Somersaults on a Mountainside
February 22, 2026 - March 22, 2026
During the season of Lent, we’ll catch up with Matthew’s Rabbi Jesus as he teaches his disciples and the crowds on the mountainside. The first of several long discourses in Matthew’s gospel, the Sermon on the Mount comprises various teachings on personal piety and righteousness, elaborations on Torah, and an upset of standard religious morality.
It is this last that is hard to recapture for contemporary Christians: that Jesus’s “sermon” is meant to shake loose the calcified religious standards for a more expansive, nuanced response to God’s preference for those who bring little to recommend themselves. By “somersaults” I hope to capture the dizzying effect of his teachings on those hearers, and recapture the same for us.
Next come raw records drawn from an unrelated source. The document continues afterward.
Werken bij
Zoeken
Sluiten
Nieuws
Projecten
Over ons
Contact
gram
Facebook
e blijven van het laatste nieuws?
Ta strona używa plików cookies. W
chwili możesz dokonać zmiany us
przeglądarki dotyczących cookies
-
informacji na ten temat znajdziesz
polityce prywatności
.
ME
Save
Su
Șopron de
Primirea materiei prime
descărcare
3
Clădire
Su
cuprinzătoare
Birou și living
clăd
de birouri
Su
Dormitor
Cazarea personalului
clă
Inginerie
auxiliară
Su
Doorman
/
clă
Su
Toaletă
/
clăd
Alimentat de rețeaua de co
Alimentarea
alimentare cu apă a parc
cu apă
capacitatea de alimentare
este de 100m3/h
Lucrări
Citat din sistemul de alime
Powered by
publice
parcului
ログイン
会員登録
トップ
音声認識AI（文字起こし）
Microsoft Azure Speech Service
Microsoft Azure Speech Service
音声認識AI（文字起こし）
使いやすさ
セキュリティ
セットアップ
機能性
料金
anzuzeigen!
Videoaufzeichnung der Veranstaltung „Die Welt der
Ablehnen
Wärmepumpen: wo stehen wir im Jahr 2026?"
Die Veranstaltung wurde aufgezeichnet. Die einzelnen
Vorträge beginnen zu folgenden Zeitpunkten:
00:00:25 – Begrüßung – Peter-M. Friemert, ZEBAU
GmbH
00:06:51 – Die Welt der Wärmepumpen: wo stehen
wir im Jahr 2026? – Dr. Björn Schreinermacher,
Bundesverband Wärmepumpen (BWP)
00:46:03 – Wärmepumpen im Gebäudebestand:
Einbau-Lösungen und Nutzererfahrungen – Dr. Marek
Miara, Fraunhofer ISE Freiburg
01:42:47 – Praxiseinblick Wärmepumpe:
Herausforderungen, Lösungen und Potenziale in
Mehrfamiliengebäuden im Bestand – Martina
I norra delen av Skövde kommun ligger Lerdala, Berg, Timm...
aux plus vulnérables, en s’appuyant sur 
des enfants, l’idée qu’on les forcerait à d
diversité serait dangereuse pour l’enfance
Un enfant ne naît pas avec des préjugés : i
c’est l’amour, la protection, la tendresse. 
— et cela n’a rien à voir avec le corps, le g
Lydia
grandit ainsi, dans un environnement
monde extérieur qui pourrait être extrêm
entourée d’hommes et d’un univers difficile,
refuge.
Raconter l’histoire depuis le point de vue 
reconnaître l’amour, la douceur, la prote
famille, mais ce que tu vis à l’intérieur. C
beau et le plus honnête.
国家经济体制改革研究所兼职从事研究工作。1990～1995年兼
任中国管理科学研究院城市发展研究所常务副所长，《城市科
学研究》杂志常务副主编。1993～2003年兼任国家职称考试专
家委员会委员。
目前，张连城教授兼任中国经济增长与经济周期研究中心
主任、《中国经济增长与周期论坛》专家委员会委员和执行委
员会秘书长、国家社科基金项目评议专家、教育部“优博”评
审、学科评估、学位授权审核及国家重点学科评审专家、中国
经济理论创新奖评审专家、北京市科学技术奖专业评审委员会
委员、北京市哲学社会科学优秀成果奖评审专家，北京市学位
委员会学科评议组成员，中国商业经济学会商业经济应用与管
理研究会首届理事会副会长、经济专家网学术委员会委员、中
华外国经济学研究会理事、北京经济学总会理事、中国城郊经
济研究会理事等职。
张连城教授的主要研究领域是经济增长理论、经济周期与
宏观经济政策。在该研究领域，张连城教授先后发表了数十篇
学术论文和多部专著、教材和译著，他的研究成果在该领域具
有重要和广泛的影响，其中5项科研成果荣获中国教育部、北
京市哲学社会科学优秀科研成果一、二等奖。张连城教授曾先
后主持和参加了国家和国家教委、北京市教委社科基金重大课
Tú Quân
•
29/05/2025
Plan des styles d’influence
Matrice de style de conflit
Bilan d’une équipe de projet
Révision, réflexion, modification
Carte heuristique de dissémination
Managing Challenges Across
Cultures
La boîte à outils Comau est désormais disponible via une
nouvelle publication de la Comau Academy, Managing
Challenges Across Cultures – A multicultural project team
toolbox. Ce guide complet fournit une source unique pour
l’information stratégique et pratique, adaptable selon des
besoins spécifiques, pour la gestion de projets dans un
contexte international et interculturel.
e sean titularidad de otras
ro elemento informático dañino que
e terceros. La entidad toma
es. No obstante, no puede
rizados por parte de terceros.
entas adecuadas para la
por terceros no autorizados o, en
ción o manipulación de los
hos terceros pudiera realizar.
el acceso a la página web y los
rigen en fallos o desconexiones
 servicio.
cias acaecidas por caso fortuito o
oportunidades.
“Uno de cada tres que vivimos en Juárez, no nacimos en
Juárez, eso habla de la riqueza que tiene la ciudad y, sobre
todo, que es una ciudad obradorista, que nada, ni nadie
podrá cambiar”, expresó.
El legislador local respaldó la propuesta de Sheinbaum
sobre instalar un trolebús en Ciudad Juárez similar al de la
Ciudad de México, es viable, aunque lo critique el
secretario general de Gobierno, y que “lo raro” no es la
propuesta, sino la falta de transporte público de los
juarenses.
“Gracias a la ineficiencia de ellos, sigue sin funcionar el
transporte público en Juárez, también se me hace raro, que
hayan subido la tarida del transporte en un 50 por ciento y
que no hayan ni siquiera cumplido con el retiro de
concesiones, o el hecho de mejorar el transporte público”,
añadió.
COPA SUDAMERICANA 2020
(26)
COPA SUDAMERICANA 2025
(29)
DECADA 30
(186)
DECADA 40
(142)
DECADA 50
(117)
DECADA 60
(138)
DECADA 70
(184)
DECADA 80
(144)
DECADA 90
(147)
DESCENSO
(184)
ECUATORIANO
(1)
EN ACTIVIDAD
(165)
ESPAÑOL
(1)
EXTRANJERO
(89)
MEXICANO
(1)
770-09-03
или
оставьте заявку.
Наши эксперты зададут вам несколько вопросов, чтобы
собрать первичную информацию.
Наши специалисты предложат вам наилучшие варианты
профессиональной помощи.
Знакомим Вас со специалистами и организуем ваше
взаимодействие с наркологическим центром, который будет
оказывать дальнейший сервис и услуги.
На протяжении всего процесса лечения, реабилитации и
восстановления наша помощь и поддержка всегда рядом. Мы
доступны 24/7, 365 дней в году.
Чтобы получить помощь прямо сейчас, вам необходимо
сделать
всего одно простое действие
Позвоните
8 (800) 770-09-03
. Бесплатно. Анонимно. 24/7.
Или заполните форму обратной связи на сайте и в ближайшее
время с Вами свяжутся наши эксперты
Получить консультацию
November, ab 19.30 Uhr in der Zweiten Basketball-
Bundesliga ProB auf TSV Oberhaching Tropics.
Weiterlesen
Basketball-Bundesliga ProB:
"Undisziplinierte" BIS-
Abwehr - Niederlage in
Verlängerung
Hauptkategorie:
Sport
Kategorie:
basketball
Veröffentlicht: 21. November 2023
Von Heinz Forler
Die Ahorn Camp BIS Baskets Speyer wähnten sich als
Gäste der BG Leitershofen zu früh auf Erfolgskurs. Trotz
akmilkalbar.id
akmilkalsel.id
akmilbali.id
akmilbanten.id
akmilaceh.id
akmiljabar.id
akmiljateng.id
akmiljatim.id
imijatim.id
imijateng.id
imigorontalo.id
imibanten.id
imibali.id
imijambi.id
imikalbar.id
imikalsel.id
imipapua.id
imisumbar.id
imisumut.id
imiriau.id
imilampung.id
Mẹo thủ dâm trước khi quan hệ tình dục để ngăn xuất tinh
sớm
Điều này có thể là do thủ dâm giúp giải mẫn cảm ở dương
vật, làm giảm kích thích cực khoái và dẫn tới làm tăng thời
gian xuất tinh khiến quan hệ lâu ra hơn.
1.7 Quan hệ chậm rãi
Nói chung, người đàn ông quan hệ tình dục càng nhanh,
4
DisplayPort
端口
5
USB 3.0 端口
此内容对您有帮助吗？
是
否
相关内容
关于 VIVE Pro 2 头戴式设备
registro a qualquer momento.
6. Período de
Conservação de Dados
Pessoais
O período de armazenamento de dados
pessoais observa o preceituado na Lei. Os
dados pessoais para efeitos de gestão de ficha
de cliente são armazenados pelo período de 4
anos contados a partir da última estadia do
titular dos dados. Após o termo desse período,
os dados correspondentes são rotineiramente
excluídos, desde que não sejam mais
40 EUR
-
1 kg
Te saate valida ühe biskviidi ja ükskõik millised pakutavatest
We’ll read the entirety of the SOTM in just four weeks! Meaning, we’ll use parts of the readings for both our primary and secondary readings. We’ll employ various means to involve the congregation in each reading.
Blessed Are the Who Again? This is where Jesus pokes the bears of empire, of religion, of capitalism – of all the systems that compete to define “success” and assign power to the “winners.” For him to claim God’s blessing on the losers – and furthermore to name them as the influencers, the “salt” and “light” for the rest of us – is a weird, wild flex.